**Task 1**
From the blog entries, write out the passage starting with "More great news" and going on through "finish it off.".
**Task 2**
According to the blog entries, why has the writer found Awareness of Dying disappointing so far? Answer in one to three sentences.

* START Given text *

31 January 2008

Edwards

Looking at the trend lines at pollster.com, it seems that if Edwards endorses Obama and the endorsement sticks, then Obama could very well win next week. If he doesn't, I think Edwards pulling out will really hurt Obama and all those white rural voters will go to Clinton. This isn't Iowa — I don't think there is going to be a lot of people voting against Hillary Clinton.

30 January 2008

More great news

Well, for the Obamicans out there:
Mrs. Clinton’s victory was expected and may have largely reflected her prominence on the national political scene for almost two decades. She did well among those who cast their votes early; among late deciders, Mr. Obama matched her almost one for one, according to exit polls conducted by Edison/Mitofsky.

29 January 2008

Awareness of dying

A friend of mine gave me a copy of Awareness of Dying, which is a book I was looking forward to reading as I am interested in Grounded Theory and death. It's been rather disappointing so far in that it wasn't what I expected. I was looking for something about the meaning of death, rather than an explanation of how people (those dying and those caring for those dying) deal with death. It is interesting, however, and I am going to finish it off.

How to decide whether or not to tell someone they are dying... I suppose this is a significant question. I think I want to know if I am dying — it seems rather odd that everyone would pretend you are ultimately going to get better when it looks like you won't.

* END Given text *
* START Dataset extract *

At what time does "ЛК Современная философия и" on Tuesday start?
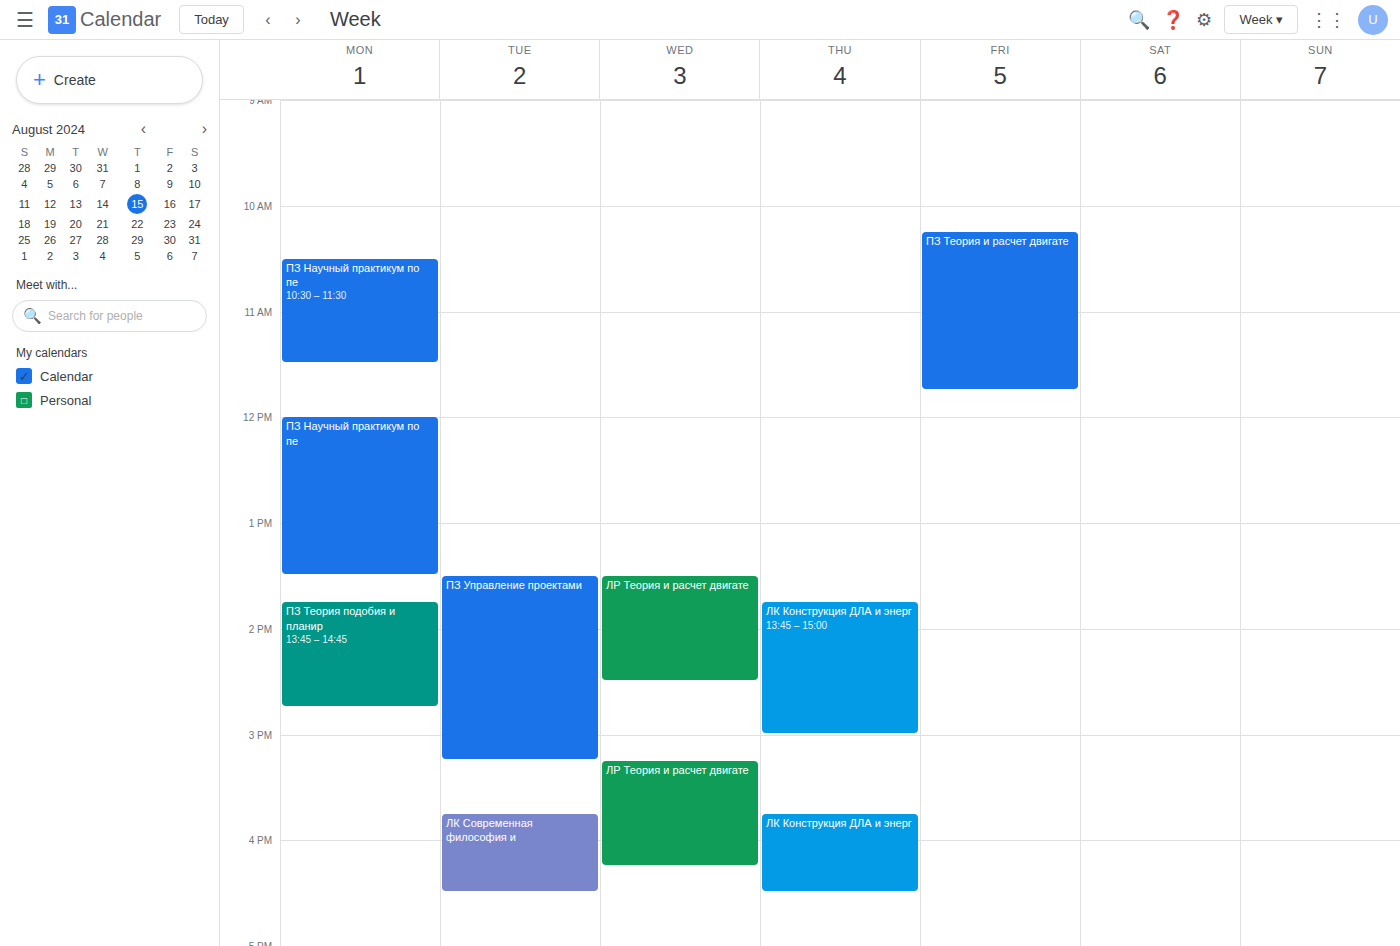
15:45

* END Dataset extract *
* START Dataset extract *

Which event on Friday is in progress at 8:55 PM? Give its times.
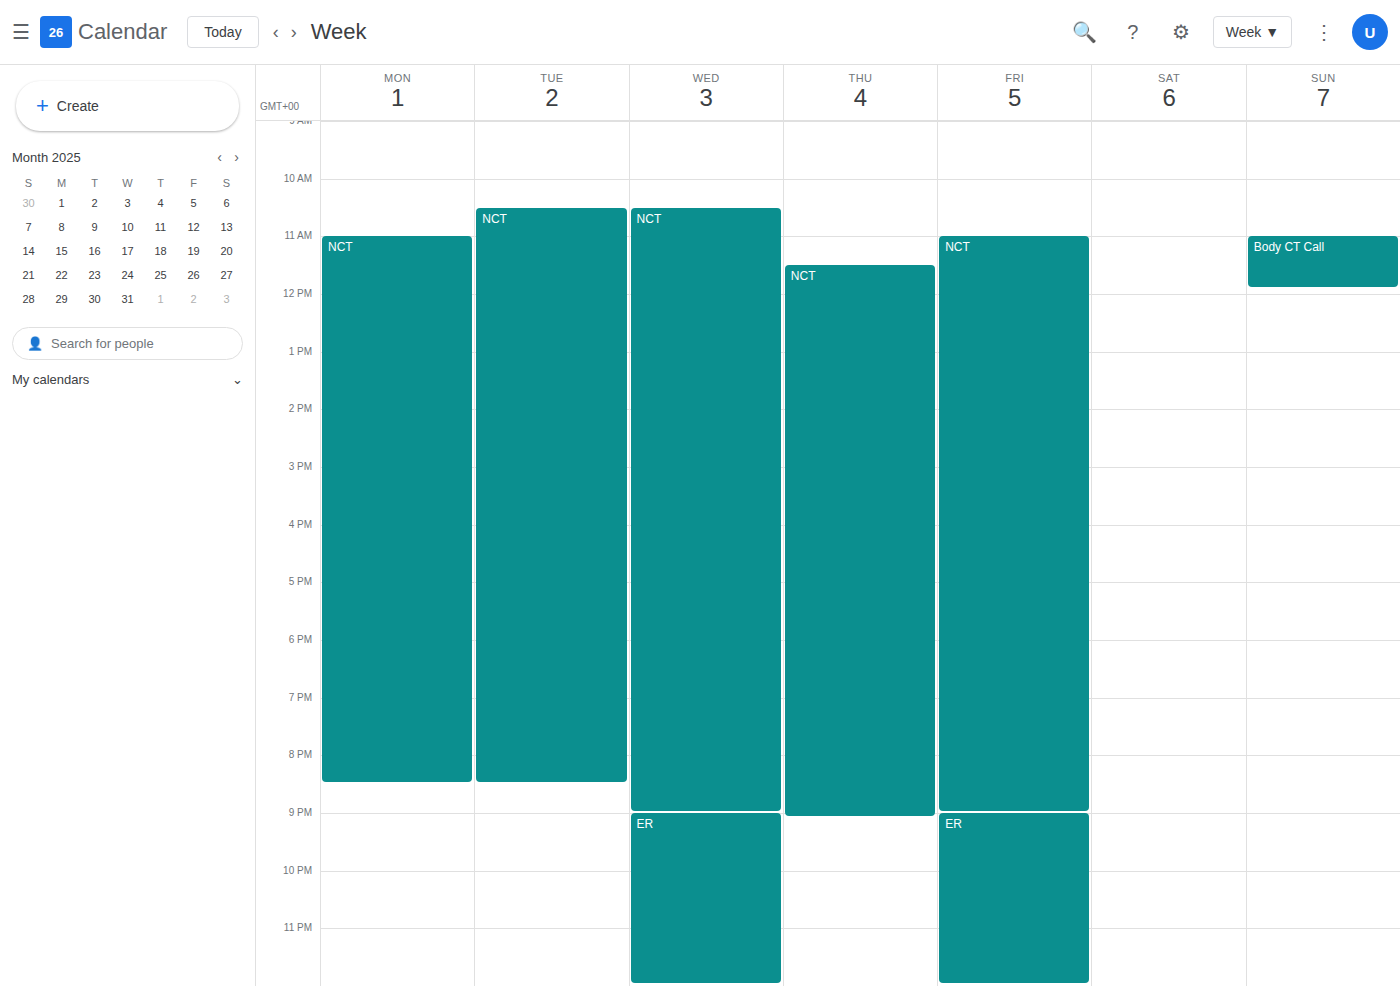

* END Dataset extract *

**Right answer 1**
More great news

Well, for the Obamicans out there:
Mrs. Clinton’s victory was expected and may have largely reflected her prominence on the national political scene for almost two decades. She did well among those who cast their votes early; among late deciders, Mr. Obama matched her almost one for one, according to exit polls conducted by Edison/Mitofsky.

29 January 2008

Awareness of dying

A friend of mine gave me a copy of Awareness of Dying, which is a book I was looking forward to reading as I am interested in Grounded Theory and death. It's been rather disappointing so far in that it wasn't what I expected. I was looking for something about the meaning of death, rather than an explanation of how people (those dying and those caring for those dying) deal with death. It is interesting, however, and I am going to finish it off.

**Right answer 2**
The book wasn't what the writer expected. The writer was looking for something about the meaning of death, but the book explains how people deal with death, both those who are dying and those caring for them.